Dataset items:

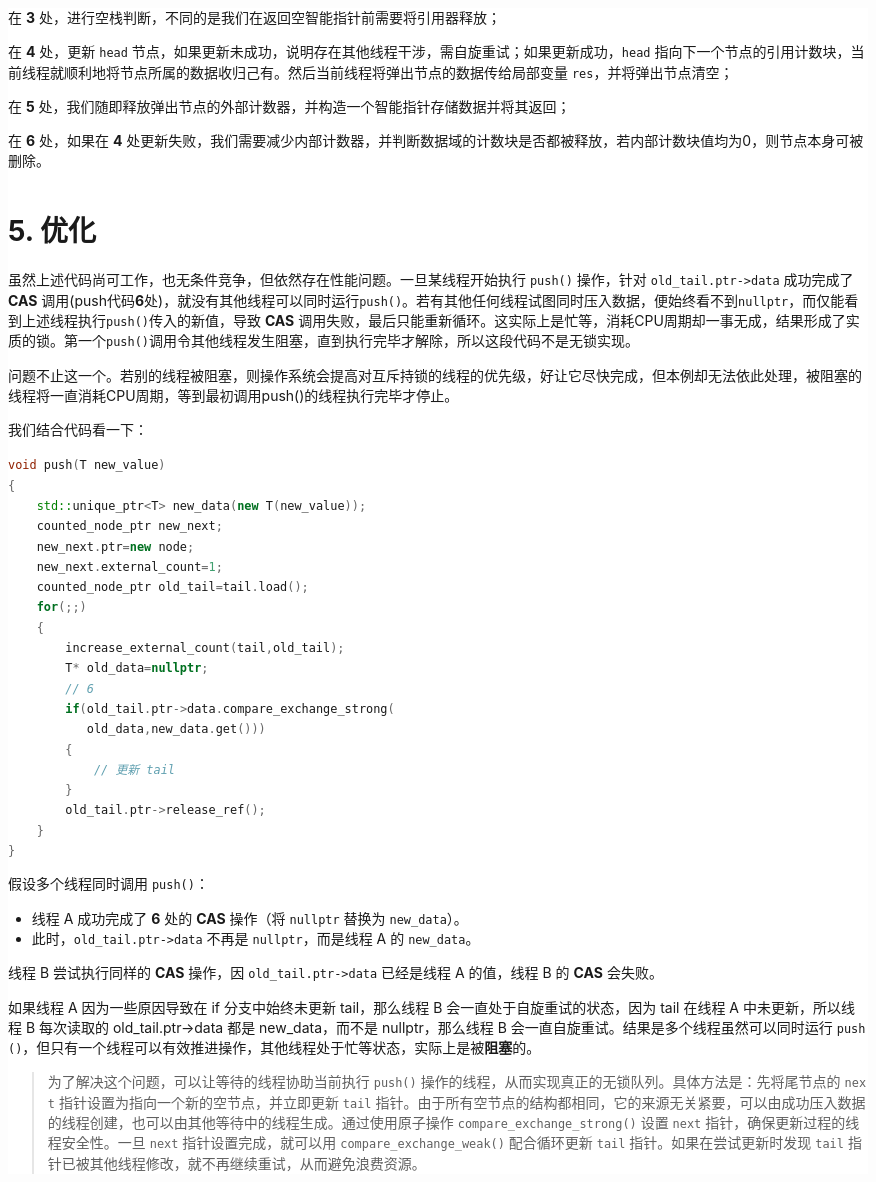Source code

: 在 **3** 处，进行空栈判断，不同的是我们在返回空智能指针前需要将引用器释放；

在 **4** 处，更新 `head` 节点，如果更新未成功，说明存在其他线程干涉，需自旋重试；如果更新成功，`head` 指向下一个节点的引用计数块，当前线程就顺利地将节点所属的数据收归己有。然后当前线程将弹出节点的数据传给局部变量 `res`，并将弹出节点清空；

在 **5** 处，我们随即释放弹出节点的外部计数器，并构造一个智能指针存储数据并将其返回；

在 **6** 处，如果在 **4** 处更新失败，我们需要减少内部计数器，并判断数据域的计数块是否都被释放，若内部计数块值均为0，则节点本身可被删除。

# 5. 优化

虽然上述代码尚可工作，也无条件竞争，但依然存在性能问题。一旦某线程开始执行 `push()` 操作，针对 `old_tail.ptr->data` 成功完成了 **CAS** 调用(push代码**6**处)，就没有其他线程可以同时运行`push()`。若有其他任何线程试图同时压入数据，便始终看不到`nullptr`，而仅能看到上述线程执行`push()`传入的新值，导致 **CAS** 调用失败，最后只能重新循环。这实际上是忙等，消耗CPU周期却一事无成，结果形成了实质的锁。第一个`push()`调用令其他线程发生阻塞，直到执行完毕才解除，所以这段代码不是无锁实现。

问题不止这一个。若别的线程被阻塞，则操作系统会提高对互斥持锁的线程的优先级，好让它尽快完成，但本例却无法依此处理，被阻塞的线程将一直消耗CPU周期，等到最初调用push()的线程执行完毕才停止。

我们结合代码看一下：

```cpp
void push(T new_value)
{
    std::unique_ptr<T> new_data(new T(new_value));
    counted_node_ptr new_next;
    new_next.ptr=new node;
    new_next.external_count=1;
    counted_node_ptr old_tail=tail.load();
    for(;;)
    {
        increase_external_count(tail,old_tail);    
        T* old_data=nullptr;
        // 6
        if(old_tail.ptr->data.compare_exchange_strong(   
           old_data,new_data.get()))
        {
            // 更新 tail
        }
        old_tail.ptr->release_ref();
    }
}
```

假设多个线程同时调用 `push()`：

- 线程 A 成功完成了 **6** 处的 **CAS** 操作（将 `nullptr` 替换为 `new_data`）。
- 此时，`old_tail.ptr->data` 不再是 `nullptr`，而是线程 A 的 `new_data`。

线程 B 尝试执行同样的 **CAS** 操作，因 `old_tail.ptr->data` 已经是线程 A 的值，线程 B 的 **CAS** 会失败。

如果线程 A 因为一些原因导致在 if 分支中始终未更新 tail，那么线程 B 会一直处于自旋重试的状态，因为 tail 在线程 A 中未更新，所以线程 B 每次读取的 old_tail.ptr->data 都是 new_data，而不是 nullptr，那么线程 B 会一直自旋重试。结果是多个线程虽然可以同时运行 `push()`，但只有一个线程可以有效推进操作，其他线程处于忙等状态，实际上是被**阻塞**的。

> 为了解决这个问题，可以让等待的线程协助当前执行 `push()` 操作的线程，从而实现真正的无锁队列。具体方法是：先将尾节点的 `next` 指针设置为指向一个新的空节点，并立即更新 `tail` 指针。由于所有空节点的结构都相同，它的来源无关紧要，可以由成功压入数据的线程创建，也可以由其他等待中的线程生成。通过使用原子操作 `compare_exchange_strong()` 设置 `next` 指针，确保更新过程的线程安全性。一旦 `next` 指针设置完成，就可以用 `compare_exchange_weak()` 配合循环更新 `tail` 指针。如果在尝试更新时发现 `tail` 指针已被其他线程修改，就不再继续重试，从而避免浪费资源。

→ Task to carry out
Leave the images out and give the rest of the data again exactly.

→ Exercise solution
Source code

: 在 **3** 处，进行空栈判断，不同的是我们在返回空智能指针前需要将引用器释放；

在 **4** 处，更新 `head` 节点，如果更新未成功，说明存在其他线程干涉，需自旋重试；如果更新成功，`head` 指向下一个节点的引用计数块，当前线程就顺利地将节点所属的数据收归己有。然后当前线程将弹出节点的数据传给局部变量 `res`，并将弹出节点清空；

在 **5** 处，我们随即释放弹出节点的外部计数器，并构造一个智能指针存储数据并将其返回；

在 **6** 处，如果在 **4** 处更新失败，我们需要减少内部计数器，并判断数据域的计数块是否都被释放，若内部计数块值均为0，则节点本身可被删除。

# 5. 优化

虽然上述代码尚可工作，也无条件竞争，但依然存在性能问题。一旦某线程开始执行 `push()` 操作，针对 `old_tail.ptr->data` 成功完成了 **CAS** 调用(push代码**6**处)，就没有其他线程可以同时运行`push()`。若有其他任何线程试图同时压入数据，便始终看不到`nullptr`，而仅能看到上述线程执行`push()`传入的新值，导致 **CAS** 调用失败，最后只能重新循环。这实际上是忙等，消耗CPU周期却一事无成，结果形成了实质的锁。第一个`push()`调用令其他线程发生阻塞，直到执行完毕才解除，所以这段代码不是无锁实现。

问题不止这一个。若别的线程被阻塞，则操作系统会提高对互斥持锁的线程的优先级，好让它尽快完成，但本例却无法依此处理，被阻塞的线程将一直消耗CPU周期，等到最初调用push()的线程执行完毕才停止。

我们结合代码看一下：

```cpp
void push(T new_value)
{
    std::unique_ptr<T> new_data(new T(new_value));
    counted_node_ptr new_next;
    new_next.ptr=new node;
    new_next.external_count=1;
    counted_node_ptr old_tail=tail.load();
    for(;;)
    {
        increase_external_count(tail,old_tail);    
        T* old_data=nullptr;
        // 6
        if(old_tail.ptr->data.compare_exchange_strong(   
           old_data,new_data.get()))
        {
            // 更新 tail
        }
        old_tail.ptr->release_ref();
    }
}
```

假设多个线程同时调用 `push()`：

- 线程 A 成功完成了 **6** 处的 **CAS** 操作（将 `nullptr` 替换为 `new_data`）。
- 此时，`old_tail.ptr->data` 不再是 `nullptr`，而是线程 A 的 `new_data`。

线程 B 尝试执行同样的 **CAS** 操作，因 `old_tail.ptr->data` 已经是线程 A 的值，线程 B 的 **CAS** 会失败。

如果线程 A 因为一些原因导致在 if 分支中始终未更新 tail，那么线程 B 会一直处于自旋重试的状态，因为 tail 在线程 A 中未更新，所以线程 B 每次读取的 old_tail.ptr->data 都是 new_data，而不是 nullptr，那么线程 B 会一直自旋重试。结果是多个线程虽然可以同时运行 `push()`，但只有一个线程可以有效推进操作，其他线程处于忙等状态，实际上是被**阻塞**的。

> 为了解决这个问题，可以让等待的线程协助当前执行 `push()` 操作的线程，从而实现真正的无锁队列。具体方法是：先将尾节点的 `next` 指针设置为指向一个新的空节点，并立即更新 `tail` 指针。由于所有空节点的结构都相同，它的来源无关紧要，可以由成功压入数据的线程创建，也可以由其他等待中的线程生成。通过使用原子操作 `compare_exchange_strong()` 设置 `next` 指针，确保更新过程的线程安全性。一旦 `next` 指针设置完成，就可以用 `compare_exchange_weak()` 配合循环更新 `tail` 指针。如果在尝试更新时发现 `tail` 指针已被其他线程修改，就不再继续重试，从而避免浪费资源。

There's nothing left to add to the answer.